The issue that prompted the PR has to do with an E3SM dataset with unusual bounds.

The first set of bounds span 359.6484375 to 0.3515625. This appears to be inconsistent with CF-conventions (see, e.g., here) which states that bounds should be increasing. We don't have examples of bounds like this in the CMIP archive. If bounds wrap around the prime meridian they are stored in increasing order, e.g., [ -0.9375, 0.9375] for /p/css03/esgf_publish/CMIP6/CMIP/CSIRO/ACCESS-ESM1-5/historical/r10i1p1f1/Amon/tas/gn/v20200605/.

The weird E3SM bounds are not handled correctly by the spatial averager in v0.5.0. This issue is caught and fixed in the current PR.

tomvothecoder commented 1 year ago

Thanks for documenting the 28 cases where you found differences in the spatial averaging results between CDAT and xCDAT. I was able to follow your findings for these cases and am satisfied with the explanations.

One set of cases that I don't fully understand is with CESM2-WACCM (see differences). The bounds and weights appear to be identical in CDAT and xCDAT. The differences are "all close" if I either a) manually calculate the spatial average (10-5 differences), b) reverse the axis order when averaging in xcdat (10-3 differences), or drop and recompute the latitude bounds (and weights) (10-7 differences).
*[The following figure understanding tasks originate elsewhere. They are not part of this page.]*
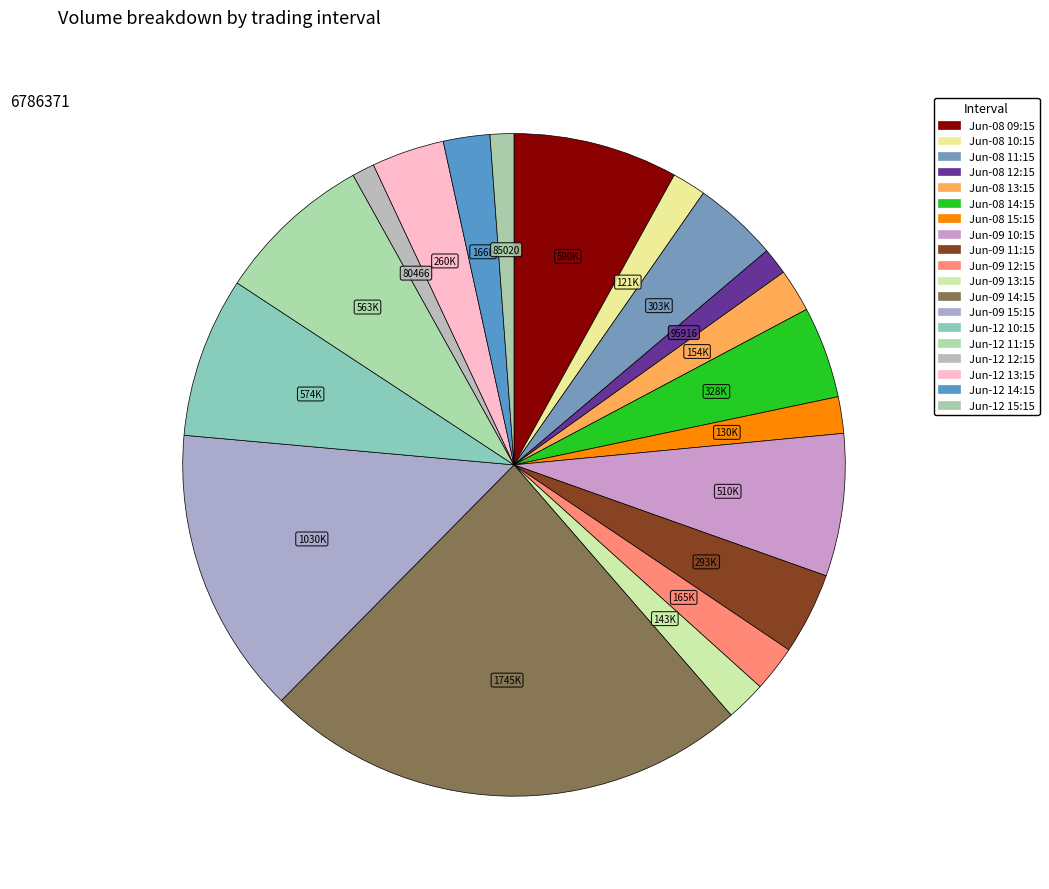

How many slices are in this pie chart?

19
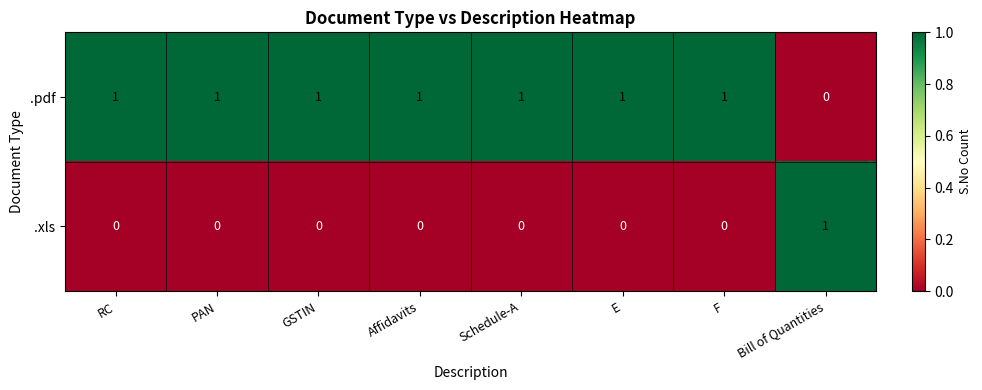

The .pdf series shows 2 at GSTIN. True or false?

False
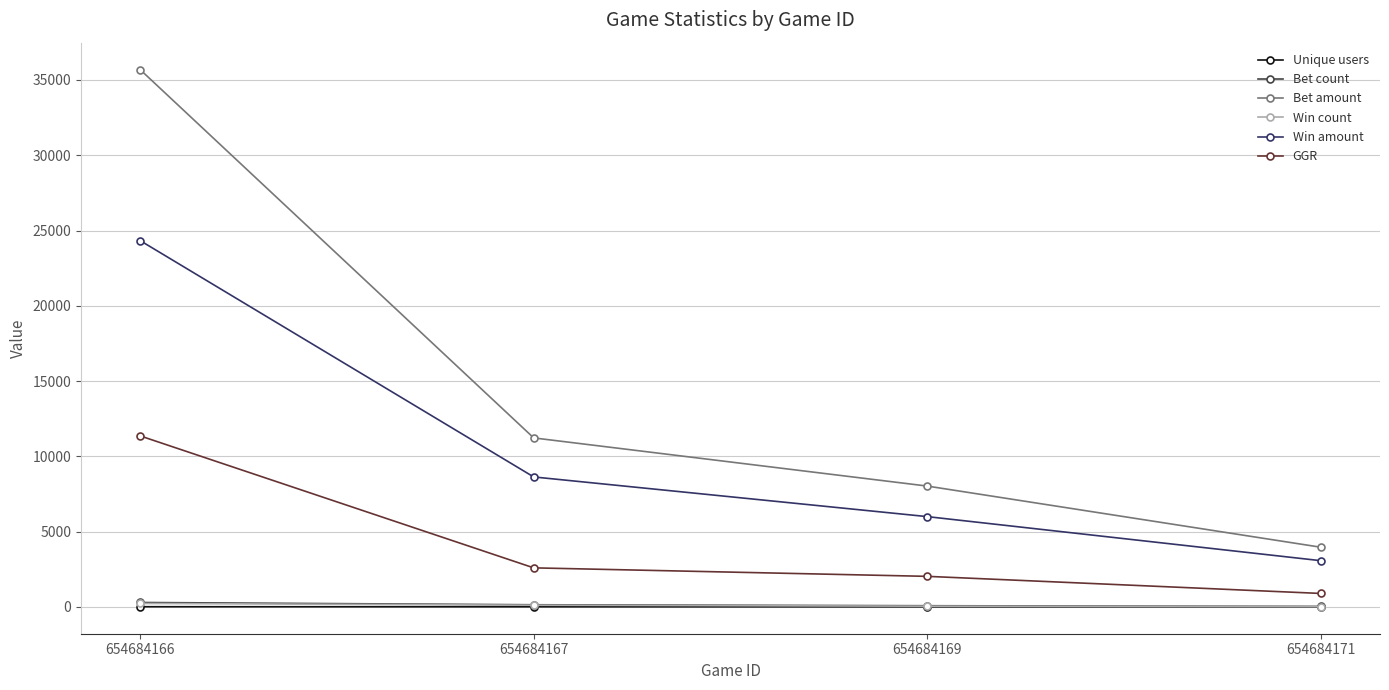

At which category is the sum across all series the highest?

654684166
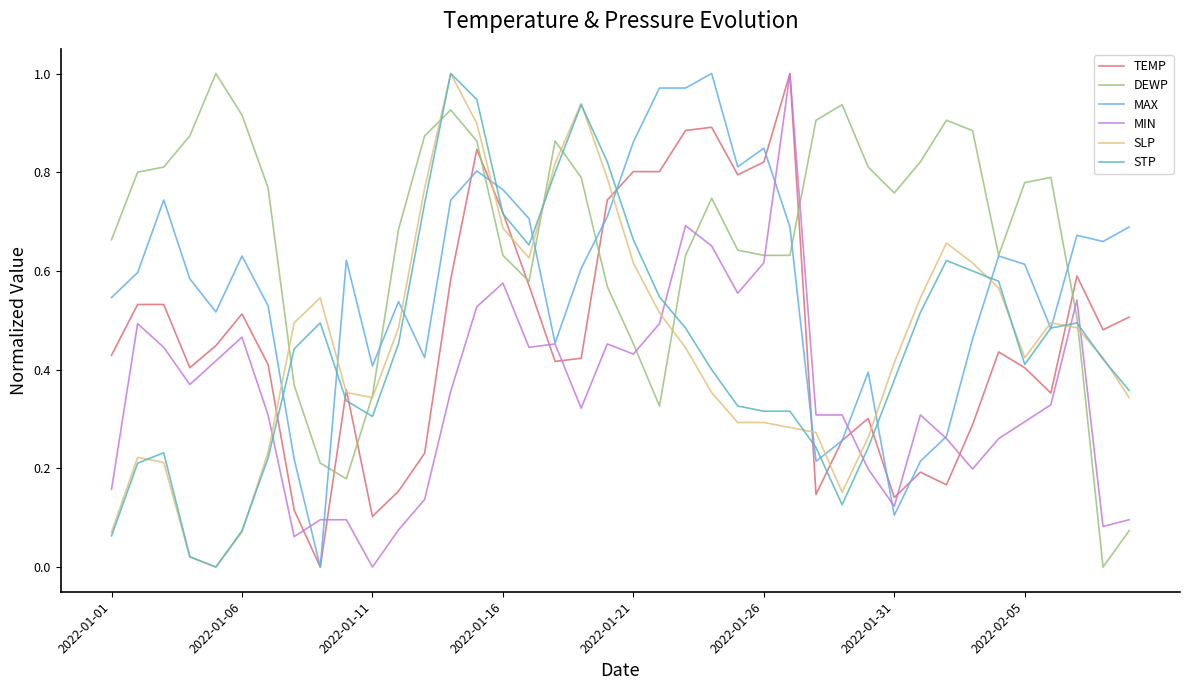

True or false: MIN and DEWP intersect in this chart.

True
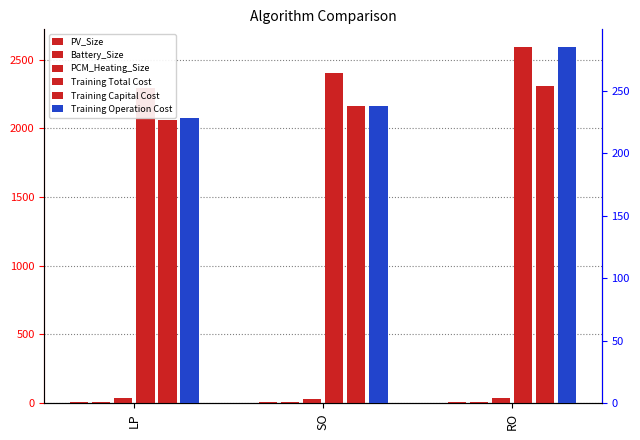

What position from the right is RO?

1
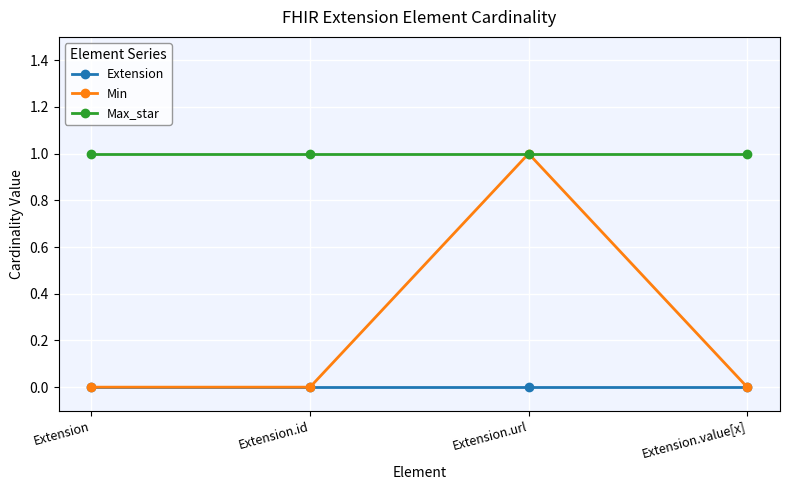

What is the sum of all Max_star values?

4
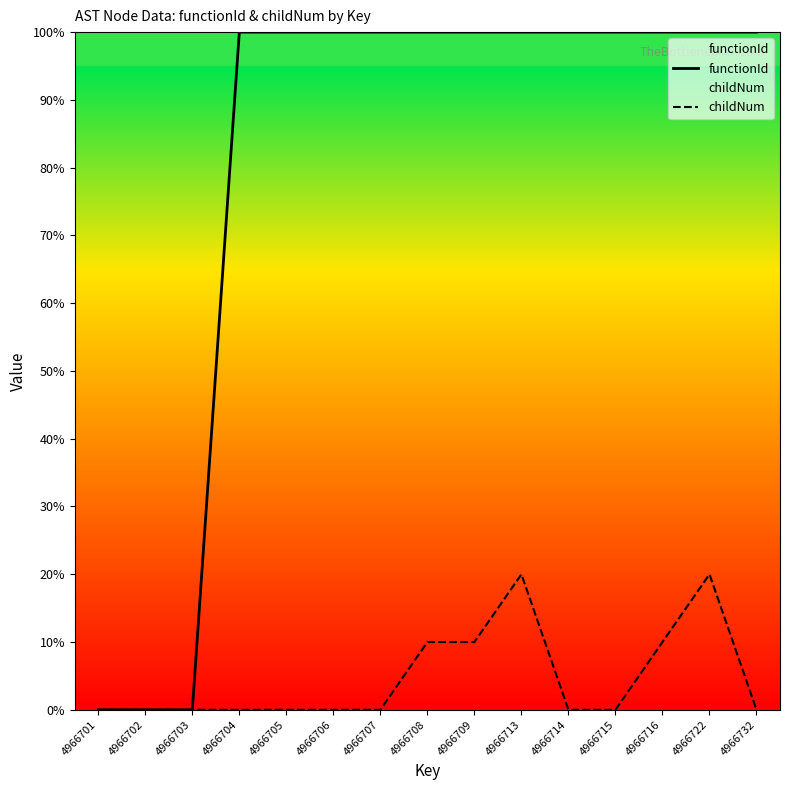

List the labels in order of functionId value, largest first.

4966704, 4966705, 4966706, 4966707, 4966708, 4966709, 4966713, 4966714, 4966715, 4966716, 4966722, 4966732, 4966701, 4966702, 4966703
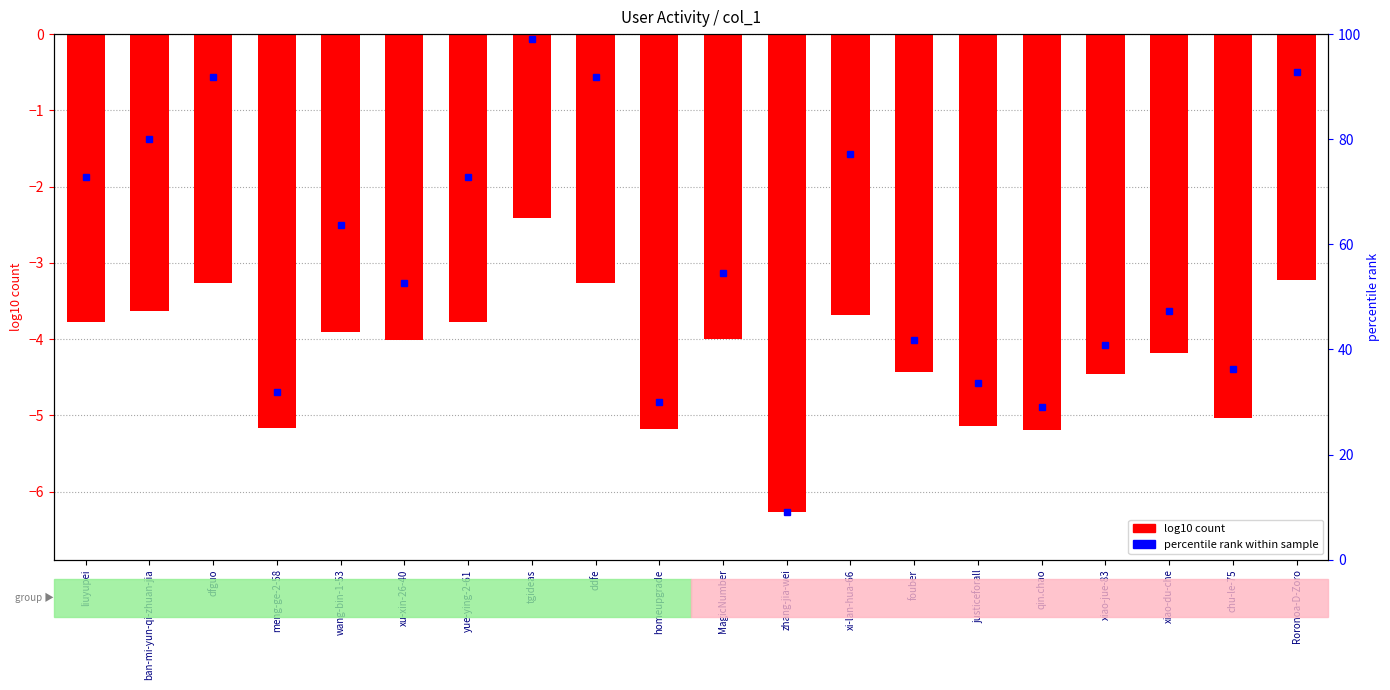

The chart shows a value of -2.3 at meng-ge-2-58. True or false?

False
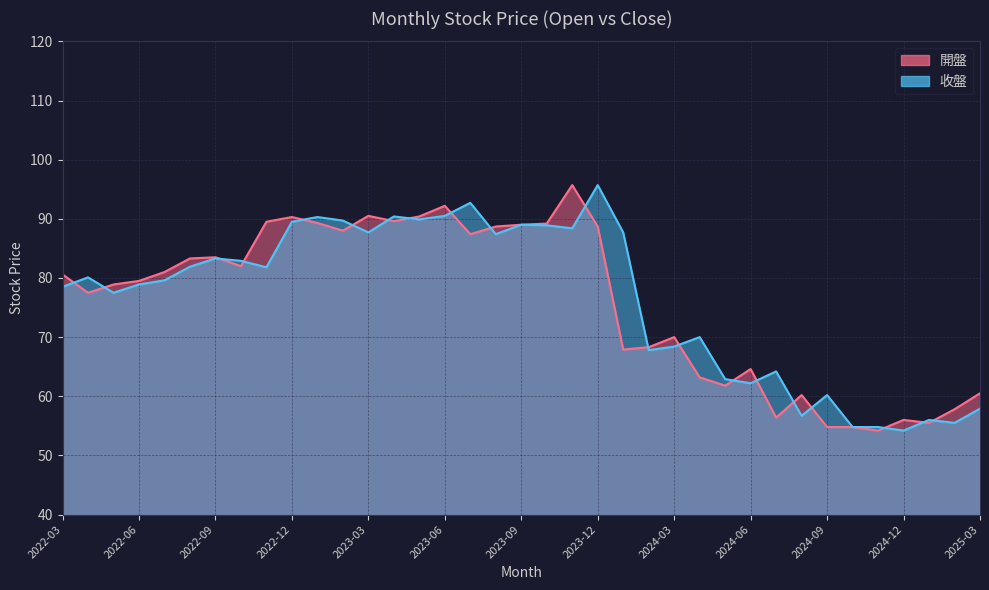

Where do 開盤 and 收盤 first cross each other?

2022-03 and 2022-04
Unlike with IPSL data (above) the axes seem to be stored (and opened) with double precision. The bounds are stored as float in the netCDF file. Both xcdat and CDAT bounds/weights seem to open as float32. But if I drop the lat_bnds and re-create them in xcdat, they are float64 and I get very close to the CDAT spatial averages (10-7 differences). So I think this is another precision/roundoff type difference.

If we accept this as an explanation, this resolves 4/28 differences (3/28 left to figure out).

As mentioned in this comment, we found that CDAT incorrectly type casts weights to np.float64 even though bounds in the input dataset are np.float32 (source notebook). There might be some subtle type casting going on resulting in precision differences. We probably shouldn't be worried here.

pochedls commented 1 year ago

I am also happy with where things are. I think this can be closed with #495.